Here are examples of the avatars. The top two are the sexualized ones and the bottom two are the nonsexualized ones.

Months prior to the experiment, the participants’ pictures were taken and the developers used these faces to develop avatars that resemble the participant’s own face. When they were put into the virtual world they were told to turn and face a mirror in order to see their avatar. They were told to perform a series of motions so that they could see how their avatar acted. After the experiment, the participants were given a questionnaire. They were asked on a scale from one to five, how sexy the avatar they saw in the mirror was and how closely the avatar’s face represented their own face.

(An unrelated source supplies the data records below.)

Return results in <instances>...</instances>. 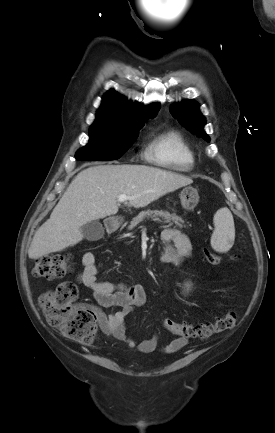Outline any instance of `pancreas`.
I'll use <instances>...</instances> for the list:
<instances>
[{
    "mask_svg": "<svg viewBox=\"0 0 275 433\" xmlns=\"http://www.w3.org/2000/svg\"><path fill=\"white\" fill-rule=\"evenodd\" d=\"M149 216H158L164 220V223H168L169 225L175 224L179 228H185L184 220L177 216L176 214H170L167 211H159V210H147L142 211L138 214V216L134 217L128 226V230H132L136 227L140 222H142L145 218Z\"/></svg>",
    "mask_w": 275,
    "mask_h": 433,
    "instance_id": "pancreas-1",
    "label": "pancreas"
}]
</instances>
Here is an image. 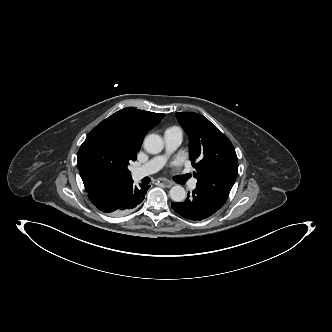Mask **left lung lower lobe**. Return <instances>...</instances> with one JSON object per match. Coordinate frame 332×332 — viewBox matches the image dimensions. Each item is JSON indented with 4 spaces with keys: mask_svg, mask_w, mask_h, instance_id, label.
<instances>
[{
    "mask_svg": "<svg viewBox=\"0 0 332 332\" xmlns=\"http://www.w3.org/2000/svg\"><path fill=\"white\" fill-rule=\"evenodd\" d=\"M223 205L205 192L195 188L192 194L188 193L185 201L173 202L172 208L186 219L200 221L213 215Z\"/></svg>",
    "mask_w": 332,
    "mask_h": 332,
    "instance_id": "left-lung-lower-lobe-1",
    "label": "left lung lower lobe"
}]
</instances>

After the questionnaires were completed and reviewed, they found that the sexualized characters were the ones the participants said were sexy and the characters with similar faces to the participants are the ones they said resembled themselves. The study did end up supporting the Proteus effect and that there are effects present in sexualized avatars. Women who controlled sexualized avatars that resembled their face demonstrated greater rape myth acceptance. Women who controlled sexualized avatars had more thoughts about body-image than the women who controlled nonsexualized avatars. This shows the idea that sexualized characters promotes self-objectifiction. The question that arises is why women who’ve played as a sexualized character, have negative attitudes toward rape victims. It could have been self-defense, meaning that they did not want to imagine themselves in that situation. It also could have been that seeing themselves triggered thoughts about parents telling them that it’s their fault since they chose to dress that way. The two issues that I find with this study is that they should have also asked younger girls to participate since there are a lot of female gamers that are under the age of eighteen, and that they should have also given the players a choice after the experiment to see who they would have chosen to play as. Now I am curious about if these types of female avatars have any effects on men.